There was a groan from the crowd, though only a soft one. And then there was a terrific explosion of applause. And no one moved. The moment was still so charmed, and why should anyone cut that short if he didn't have to?
Jim spared, and he hit the next strike, too. "I went back to what I was doing before Gail spoke to me," he says. "It was perfect." Out of 36 throws he'd hit 34 strikes.
Jim bowled an 879 series that night. It was good enough to earn him the state record for highest score ever in Colorado, and another one for the most consecutive strikes, too. According to the bowling congress, the score ties for 31st best ever. When Jim first learned that he was -- momentarily -- disappointed.
"Thirty-first?" he wondered. "How can that be when it was only 21 pins away from a 900? From perfect?"
"'Lot of people bowling," replied Didi.
That was later, though. It was a magnificent moment in Jim's life, as much for the fact that he had done it as for the fact that he had done it surrounded by so many of his friends. "I don't think I missed hugging a person in that entire alley," he says. "I was grabbing people in the Dairy Queen afterwards. I've never felt anything like that."
On October 8, 1956, in the fifth game of the World Series, Don Larsen, pitching for the New York Yankees, threw a perfect game against the Brooklyn Dodgers. The Yankees won the game 2-0. Among baseball fans, it is still, even today, nearly a half-century later, considered a singular moment of pure, undiluted beauty.
But what if things had been slightly different? What would Don Larsen have done if his catcher, Yogi Berra, had held up his hand and walked out to the mound just before the final pitch -- and following that Larsen had given up a single? What must become of the person who, when you are teetering on the brink -- immortality beckoning on one side and a merely superb moment waiting on the other -- might very well have nudged you in the lesser direction?

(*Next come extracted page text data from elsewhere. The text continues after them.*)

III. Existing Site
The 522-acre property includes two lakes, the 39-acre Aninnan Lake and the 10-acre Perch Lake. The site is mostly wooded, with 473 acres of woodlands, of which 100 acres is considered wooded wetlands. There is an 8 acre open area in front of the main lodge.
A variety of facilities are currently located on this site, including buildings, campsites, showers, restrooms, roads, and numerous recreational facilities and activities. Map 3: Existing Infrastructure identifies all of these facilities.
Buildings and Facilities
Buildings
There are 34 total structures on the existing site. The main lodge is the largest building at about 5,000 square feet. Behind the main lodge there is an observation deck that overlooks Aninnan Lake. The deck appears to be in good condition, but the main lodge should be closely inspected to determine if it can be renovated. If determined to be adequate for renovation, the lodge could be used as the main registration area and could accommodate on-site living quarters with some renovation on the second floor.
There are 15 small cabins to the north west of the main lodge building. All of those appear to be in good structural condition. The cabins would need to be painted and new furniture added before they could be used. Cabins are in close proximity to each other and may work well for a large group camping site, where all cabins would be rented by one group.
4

Well, Jim will say, bowling is a great way to spend an evening. But rolling a sixteen-pound ball at ten pins sixty feet up an oil-slicked hardwood floor is only part of the pleasure.
"I didn't say anything to Port afterwards, 'cause I didn't want him to feel bad," Jim says. "With really good friends, you know where the line is for what you can tease about and what you can't. He doesn't tease me about being short and ugly, and I don't tease him about being bald. Besides, subconsciously, I probably would've missed anyway. I was just thinking too much."
Later, Jim will lean back in his kitchen chair and look out his window at the Colorado mountains and ponder things. He will consider how, at times, the clearest glimpse of all of life's loveliness can be seen best from just this side of perfection.
"I think if I had bowled a 900, I would have had to pack up my equipment and quit. Somebody recently said to me, 'Well, you could take up golf.' And I said, 'Excuse me, have they put ball returns on golf courses and not told me?'
"Besides," Jim says, "I never thought of myself as perfect anyway. And I don't know anyone who is."